REQUIRED ACTION:
Scan the data below for the string "Colon". Copy every line where it appears.

RECORDS PROVIDED:
>>
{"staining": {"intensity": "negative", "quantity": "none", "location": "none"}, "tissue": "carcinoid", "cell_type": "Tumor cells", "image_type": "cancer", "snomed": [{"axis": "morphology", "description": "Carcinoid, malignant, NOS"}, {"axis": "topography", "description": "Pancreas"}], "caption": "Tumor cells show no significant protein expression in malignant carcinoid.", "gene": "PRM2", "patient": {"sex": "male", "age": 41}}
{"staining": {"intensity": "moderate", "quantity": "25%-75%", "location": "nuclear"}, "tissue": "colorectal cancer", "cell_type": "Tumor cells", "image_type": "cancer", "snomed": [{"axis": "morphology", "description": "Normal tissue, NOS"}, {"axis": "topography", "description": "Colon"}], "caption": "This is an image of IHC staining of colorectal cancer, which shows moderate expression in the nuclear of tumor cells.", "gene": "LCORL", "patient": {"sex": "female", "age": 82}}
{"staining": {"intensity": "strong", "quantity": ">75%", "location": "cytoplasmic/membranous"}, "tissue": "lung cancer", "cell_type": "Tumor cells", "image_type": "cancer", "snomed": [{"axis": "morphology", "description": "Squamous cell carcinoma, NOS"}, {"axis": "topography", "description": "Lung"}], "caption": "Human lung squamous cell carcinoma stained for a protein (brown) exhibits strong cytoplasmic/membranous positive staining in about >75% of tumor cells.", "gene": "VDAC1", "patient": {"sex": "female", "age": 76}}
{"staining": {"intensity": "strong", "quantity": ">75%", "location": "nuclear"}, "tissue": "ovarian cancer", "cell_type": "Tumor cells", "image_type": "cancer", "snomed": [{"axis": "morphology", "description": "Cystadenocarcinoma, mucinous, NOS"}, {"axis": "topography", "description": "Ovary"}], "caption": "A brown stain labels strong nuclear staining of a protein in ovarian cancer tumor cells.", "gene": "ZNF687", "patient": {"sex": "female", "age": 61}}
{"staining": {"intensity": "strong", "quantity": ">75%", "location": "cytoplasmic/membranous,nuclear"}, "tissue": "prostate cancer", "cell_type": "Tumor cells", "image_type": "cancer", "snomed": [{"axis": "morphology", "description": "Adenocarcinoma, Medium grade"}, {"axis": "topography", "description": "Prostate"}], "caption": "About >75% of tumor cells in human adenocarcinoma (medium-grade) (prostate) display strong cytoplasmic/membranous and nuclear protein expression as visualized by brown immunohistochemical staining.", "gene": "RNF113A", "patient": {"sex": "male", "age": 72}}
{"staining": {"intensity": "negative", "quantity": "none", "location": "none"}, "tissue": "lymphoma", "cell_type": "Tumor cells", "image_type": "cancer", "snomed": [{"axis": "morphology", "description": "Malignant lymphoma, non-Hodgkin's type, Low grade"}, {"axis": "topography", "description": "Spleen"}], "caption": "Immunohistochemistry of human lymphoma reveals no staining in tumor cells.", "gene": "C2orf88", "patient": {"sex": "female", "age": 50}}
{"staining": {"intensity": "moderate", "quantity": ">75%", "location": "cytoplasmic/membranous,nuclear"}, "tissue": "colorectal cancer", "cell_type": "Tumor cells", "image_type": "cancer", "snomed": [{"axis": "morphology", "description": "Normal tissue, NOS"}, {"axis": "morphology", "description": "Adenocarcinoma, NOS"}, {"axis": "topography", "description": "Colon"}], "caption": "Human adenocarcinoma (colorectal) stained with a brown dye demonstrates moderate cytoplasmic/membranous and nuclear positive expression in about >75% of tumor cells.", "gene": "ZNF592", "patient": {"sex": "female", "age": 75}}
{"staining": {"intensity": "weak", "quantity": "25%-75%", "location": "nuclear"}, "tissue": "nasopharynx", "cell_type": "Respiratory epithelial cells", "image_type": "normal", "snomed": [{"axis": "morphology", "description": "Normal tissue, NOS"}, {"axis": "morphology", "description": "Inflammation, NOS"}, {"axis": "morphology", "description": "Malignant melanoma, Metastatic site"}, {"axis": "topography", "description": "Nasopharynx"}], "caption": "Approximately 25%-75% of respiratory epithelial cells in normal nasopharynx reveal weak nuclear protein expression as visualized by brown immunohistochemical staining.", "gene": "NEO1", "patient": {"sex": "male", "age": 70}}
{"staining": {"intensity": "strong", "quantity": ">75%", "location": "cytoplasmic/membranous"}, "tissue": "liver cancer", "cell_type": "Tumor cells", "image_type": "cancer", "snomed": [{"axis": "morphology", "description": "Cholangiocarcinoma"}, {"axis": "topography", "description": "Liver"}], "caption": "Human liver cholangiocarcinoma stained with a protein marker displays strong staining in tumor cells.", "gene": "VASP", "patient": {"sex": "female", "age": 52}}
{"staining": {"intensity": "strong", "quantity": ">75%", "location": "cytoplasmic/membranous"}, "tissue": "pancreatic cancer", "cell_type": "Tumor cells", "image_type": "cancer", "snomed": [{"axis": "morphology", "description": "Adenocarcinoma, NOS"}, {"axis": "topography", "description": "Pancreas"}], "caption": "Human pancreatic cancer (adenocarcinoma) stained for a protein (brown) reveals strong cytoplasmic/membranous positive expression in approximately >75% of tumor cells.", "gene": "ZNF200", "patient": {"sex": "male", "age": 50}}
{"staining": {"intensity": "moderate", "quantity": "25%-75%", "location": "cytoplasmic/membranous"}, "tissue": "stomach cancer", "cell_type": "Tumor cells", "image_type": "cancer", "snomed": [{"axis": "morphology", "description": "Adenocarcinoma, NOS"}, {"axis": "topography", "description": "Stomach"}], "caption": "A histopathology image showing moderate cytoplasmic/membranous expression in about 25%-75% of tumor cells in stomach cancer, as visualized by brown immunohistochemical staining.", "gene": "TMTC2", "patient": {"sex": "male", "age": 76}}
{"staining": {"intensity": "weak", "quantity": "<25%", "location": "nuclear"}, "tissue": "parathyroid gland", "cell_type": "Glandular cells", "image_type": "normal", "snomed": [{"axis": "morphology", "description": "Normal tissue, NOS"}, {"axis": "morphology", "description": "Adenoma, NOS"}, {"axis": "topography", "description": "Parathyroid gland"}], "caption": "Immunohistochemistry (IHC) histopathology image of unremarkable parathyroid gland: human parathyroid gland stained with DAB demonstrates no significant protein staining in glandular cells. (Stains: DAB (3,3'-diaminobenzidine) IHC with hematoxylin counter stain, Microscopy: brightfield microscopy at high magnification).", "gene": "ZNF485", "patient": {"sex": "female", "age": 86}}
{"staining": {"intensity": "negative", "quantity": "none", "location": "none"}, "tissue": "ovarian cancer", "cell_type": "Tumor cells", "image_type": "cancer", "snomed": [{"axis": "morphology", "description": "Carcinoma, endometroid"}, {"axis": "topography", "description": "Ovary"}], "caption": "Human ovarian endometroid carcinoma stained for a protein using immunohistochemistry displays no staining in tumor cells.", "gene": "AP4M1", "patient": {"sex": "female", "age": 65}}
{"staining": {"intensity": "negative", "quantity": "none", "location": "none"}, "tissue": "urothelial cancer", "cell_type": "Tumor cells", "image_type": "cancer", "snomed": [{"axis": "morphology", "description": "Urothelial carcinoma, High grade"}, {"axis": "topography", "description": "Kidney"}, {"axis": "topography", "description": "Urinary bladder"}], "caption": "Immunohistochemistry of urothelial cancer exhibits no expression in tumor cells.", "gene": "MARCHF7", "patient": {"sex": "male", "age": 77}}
<<
SOLUTION TO THIS EXERCISE:
{"staining": {"intensity": "moderate", "quantity": "25%-75%", "location": "nuclear"}, "tissue": "colorectal cancer", "cell_type": "Tumor cells", "image_type": "cancer", "snomed": [{"axis": "morphology", "description": "Normal tissue, NOS"}, {"axis": "topography", "description": "Colon"}], "caption": "This is an image of IHC staining of colorectal cancer, which shows moderate expression in the nuclear of tumor cells.", "gene": "LCORL", "patient": {"sex": "female", "age": 82}}
{"staining": {"intensity": "moderate", "quantity": ">75%", "location": "cytoplasmic/membranous,nuclear"}, "tissue": "colorectal cancer", "cell_type": "Tumor cells", "image_type": "cancer", "snomed": [{"axis": "morphology", "description": "Normal tissue, NOS"}, {"axis": "morphology", "description": "Adenocarcinoma, NOS"}, {"axis": "topography", "description": "Colon"}], "caption": "Human adenocarcinoma (colorectal) stained with a brown dye demonstrates moderate cytoplasmic/membranous and nuclear positive expression in about >75% of tumor cells.", "gene": "ZNF592", "patient": {"sex": "female", "age": 75}}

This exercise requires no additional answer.